Dieser Artikel ist Teil des Features „… eine Welt, in der Kolonialität nicht mehr möglich ist.

Was sagen die Akteure?

11 Min Lesezeit

von Hartmut Dorgerloh, Lars-Christian Koch, Sabine Kunst und Paul Spies

Von gesellschaftlichen Initiativen seit langem eingefordert, ist diese Auseinandersetzung als Auftrag in den Koalitionsverträgen von Bund und Land politisch formuliert. Welche Wege kann es geben an diesem Ort, mit Kolonialismus und Kolonialität umzugehen? Wie findet man zu einem gemeinsamen Verständnis, zu einer gemeinsamen Sprache und wie gelingt ein Dialog – nach innen und nach außen? Davon wird in diesem Feature die Rede sein. Es ist als Unterfangen mit offenem Ausgang zu behandeln.

Zum Auftakt sprach das Redaktionsteam des Features mit den Leitungen der vier Akteure des Humboldt Forums, die es mit Ihren Programmen maßgeblich prägen werden: Hartmut Dorgerloh (Stiftung Humboldt Forum im Berliner Schloss), Lars-Christian Koch (Ethnologisches Museum Berlin, Museum für Asiatische Kunst und Stiftung Humboldt Forum im Berliner Schloss), Sabine Kunst (Humboldt-Universität zu Berlin) und Paul Spies (Stiftung Stadtmuseum Berlin).

AUSGELESENE DATEN:
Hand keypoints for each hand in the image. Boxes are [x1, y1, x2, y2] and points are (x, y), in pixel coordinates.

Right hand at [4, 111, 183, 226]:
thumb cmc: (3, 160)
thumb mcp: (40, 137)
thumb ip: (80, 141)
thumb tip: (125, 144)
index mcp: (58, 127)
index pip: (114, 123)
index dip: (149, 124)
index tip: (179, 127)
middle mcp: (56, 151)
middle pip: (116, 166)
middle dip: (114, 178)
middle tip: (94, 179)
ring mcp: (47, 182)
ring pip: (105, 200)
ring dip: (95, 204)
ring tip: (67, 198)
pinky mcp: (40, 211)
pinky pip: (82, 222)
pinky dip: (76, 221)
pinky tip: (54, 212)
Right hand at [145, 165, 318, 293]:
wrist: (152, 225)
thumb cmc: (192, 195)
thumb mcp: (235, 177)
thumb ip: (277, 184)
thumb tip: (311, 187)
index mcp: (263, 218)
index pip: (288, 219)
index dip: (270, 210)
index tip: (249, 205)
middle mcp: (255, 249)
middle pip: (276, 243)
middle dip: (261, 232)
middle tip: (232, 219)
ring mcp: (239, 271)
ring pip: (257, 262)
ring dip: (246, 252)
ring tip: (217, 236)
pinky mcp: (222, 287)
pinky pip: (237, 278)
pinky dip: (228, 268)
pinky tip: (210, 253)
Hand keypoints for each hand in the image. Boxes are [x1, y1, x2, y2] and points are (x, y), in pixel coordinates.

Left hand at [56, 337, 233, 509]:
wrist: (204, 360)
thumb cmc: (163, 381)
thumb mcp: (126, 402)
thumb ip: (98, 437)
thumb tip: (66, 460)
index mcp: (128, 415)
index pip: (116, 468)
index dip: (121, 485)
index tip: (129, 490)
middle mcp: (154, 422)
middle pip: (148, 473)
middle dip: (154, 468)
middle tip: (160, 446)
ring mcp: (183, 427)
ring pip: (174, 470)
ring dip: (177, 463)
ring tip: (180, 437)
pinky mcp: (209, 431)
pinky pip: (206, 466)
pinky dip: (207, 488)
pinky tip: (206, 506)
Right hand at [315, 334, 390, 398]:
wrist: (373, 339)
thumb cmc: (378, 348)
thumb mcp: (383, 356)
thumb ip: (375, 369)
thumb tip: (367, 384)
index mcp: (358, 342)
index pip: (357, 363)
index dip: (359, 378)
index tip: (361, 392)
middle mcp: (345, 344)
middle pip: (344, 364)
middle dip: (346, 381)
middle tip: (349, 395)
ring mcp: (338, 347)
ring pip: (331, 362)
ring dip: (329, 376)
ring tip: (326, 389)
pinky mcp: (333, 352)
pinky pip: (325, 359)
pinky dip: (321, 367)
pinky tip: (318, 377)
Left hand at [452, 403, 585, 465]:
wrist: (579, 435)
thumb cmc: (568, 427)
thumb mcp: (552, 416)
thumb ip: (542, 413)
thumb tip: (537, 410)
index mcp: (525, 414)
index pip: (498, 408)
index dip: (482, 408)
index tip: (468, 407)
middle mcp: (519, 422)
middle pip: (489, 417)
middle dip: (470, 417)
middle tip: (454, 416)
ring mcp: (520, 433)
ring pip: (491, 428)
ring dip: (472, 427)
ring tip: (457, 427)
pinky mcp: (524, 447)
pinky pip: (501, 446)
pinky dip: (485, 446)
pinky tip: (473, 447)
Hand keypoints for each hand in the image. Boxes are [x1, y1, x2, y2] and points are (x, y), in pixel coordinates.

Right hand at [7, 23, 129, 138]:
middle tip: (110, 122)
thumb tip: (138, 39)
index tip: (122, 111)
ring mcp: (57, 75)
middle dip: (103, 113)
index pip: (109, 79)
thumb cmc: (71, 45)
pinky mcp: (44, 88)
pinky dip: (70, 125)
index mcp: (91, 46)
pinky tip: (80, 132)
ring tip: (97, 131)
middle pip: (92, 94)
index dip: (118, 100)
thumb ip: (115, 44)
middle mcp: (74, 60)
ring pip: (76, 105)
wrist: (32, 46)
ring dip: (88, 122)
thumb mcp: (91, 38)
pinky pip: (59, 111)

ÜBUNGSAUFGABEN:
1) Nenne alle Einrichtungen, die im Text zum Humboldt Forum in Klammern hinter den Namen der Leitungen stehen.
2) Übersetze diesen Satz aus dem Text zum Humboldt Forum ins Englische: „Welche Wege kann es geben an diesem Ort, mit Kolonialismus und Kolonialität umzugehen?“
3) Gib aus dem Text zum Humboldt Forum wortgetreu wieder, was bei den Worten "Zum Auftakt sprach" anfängt und nach den Worten "(Stiftung Stadtmuseum Berlin)." aufhört.
Für die Aufgaben braucht man die Daten nicht.

ANTWORTEN JE AUFGABE:
1)
Stiftung Humboldt Forum im Berliner Schloss
Ethnologisches Museum Berlin
Museum für Asiatische Kunst
Humboldt-Universität zu Berlin
Stiftung Stadtmuseum Berlin

2) What ways can there be at this place to deal with colonialism and coloniality?

3)
Zum Auftakt sprach das Redaktionsteam des Features mit den Leitungen der vier Akteure des Humboldt Forums, die es mit Ihren Programmen maßgeblich prägen werden: Hartmut Dorgerloh (Stiftung Humboldt Forum im Berliner Schloss), Lars-Christian Koch (Ethnologisches Museum Berlin, Museum für Asiatische Kunst und Stiftung Humboldt Forum im Berliner Schloss), Sabine Kunst (Humboldt-Universität zu Berlin) und Paul Spies (Stiftung Stadtmuseum Berlin).